Is there someone who has worked with SciDB together with existing machine learning packages and can share their experiences? Are there any packages that fit my purposes or do I have to implement learning methods myself?


I have not used SciDB with existing machine learning packages. So I can only share with you some general opinions that I have.

SciDB provides low-level “building blocks”, such as operators to do matrix multiplication, filter by attributes, filter by dimensions, or join. Machine learning algorithms are at a higher level, that need to use those building blocks. So to use SciDB to do machine learning, it may be inevitable to implement the learning methods yourself. There are, however, three ways to do it. The most popular use case is to implement some functionalities as scripts. Some functionalities that are self-contained and reusable may be implemented as user-defined operators, expanding the set of building blocks. Another possibility is, if you have some low-level third-party code (e.g. code that compresses/decompresses/understands/compares DNS sequences), you may implement a user-defined type and overload some operations such as == or <, that wraps over the third-party code.

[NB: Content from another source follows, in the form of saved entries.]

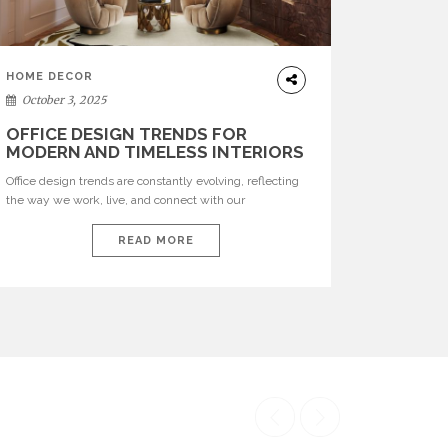
HOME DECOR
October 3, 2025
OFFICE DESIGN TRENDS FOR
MODERN AND TIMELESS INTERIORS
Office design trends are constantly evolving, reflecting
the way we work, live, and connect with our
environments. In today’s world, workspaces are no
longer just functional—they are expressions of identity,
READ MORE
creativity, and lifestyle. From bold materials and rich
textures to versatile layouts and statement pieces,
modern offices embrace both comfort and
sophistication. These trends show […]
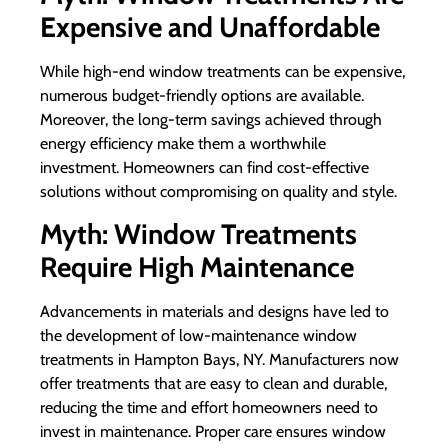
Expensive and Unaffordable
While high-end window treatments can be expensive,
numerous budget-friendly options are available.
Moreover, the long-term savings achieved through
energy efficiency make them a worthwhile
investment. Homeowners can find cost-effective
solutions without compromising on quality and style.
Myth: Window Treatments
Require High Maintenance
Advancements in materials and designs have led to
the development of low-maintenance window
treatments in Hampton Bays, NY. Manufacturers now
offer treatments that are easy to clean and durable,
reducing the time and effort homeowners need to
invest in maintenance. Proper care ensures window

In terms of scripting, a lot of people are using SciDB through SciDB-R. You mentioned SciDB-Py, which is fine but I am not sure we may support it forever. Personally I wrote some Python scripts (e.g. see in the bin directory of any SciDB installation) using our own scidblib Python package (also in the bin directory) that wraps over iquery. My vision is we will maintain and expand the scidblib Python package in the long run, and at some point publish the part of it that we will commit to support.

Hope this helps.


Thanks, I am a beginner at this so everything helps =)

Ok, that makes sense. I haven’t looked into SciDB-R yet so I will do that and see if there is more support for package overlaps.


osivar, i am working on the same problem.
is there a specific algoritthm in scidb you are planning to use?

scikit-learn is huge…


Donghui, what are the fundamental differnces between scidb-py annd scidblib? can’t they be merged together?


Hey @senya72 @osivar
Happy to report we’ve made considerable progress in this area. Take a look:


ah cool. i will def play with it


first comment - the data streaming options should not be limited to only streaming by the chunk as chunk is a unit of storage but not really a unit of computation unless they make it intentionally to coinside The data should be streamed by something meaningful -maybe by dimensional value or attribute value or combination of the two. For instance if want to do calculation by stock i should be able to stream by stock assuming stock is dimension. or if i wanted to do macro analysis i could stream by country assuming country is an attribute.


I agree. At the moment you can achieve that, in some cases. For example, if your array has “stock” as the first dimension, you can use _sg(array, 3) to redistribute the data “by row”. Then all the data from the same stock will land on the same instance. You’ll still have to stream in chunks but you’re guaranteed that one streaming process will see all the data for a particular stock.

A more heavyweight option is redimension of course. So many streaming workflows I’ve seen so far are of the form of stream(redimension(cross_between())) or stream(redimension(...join())).

I agree that more tools in this space will be useful. Definitely thinking about it.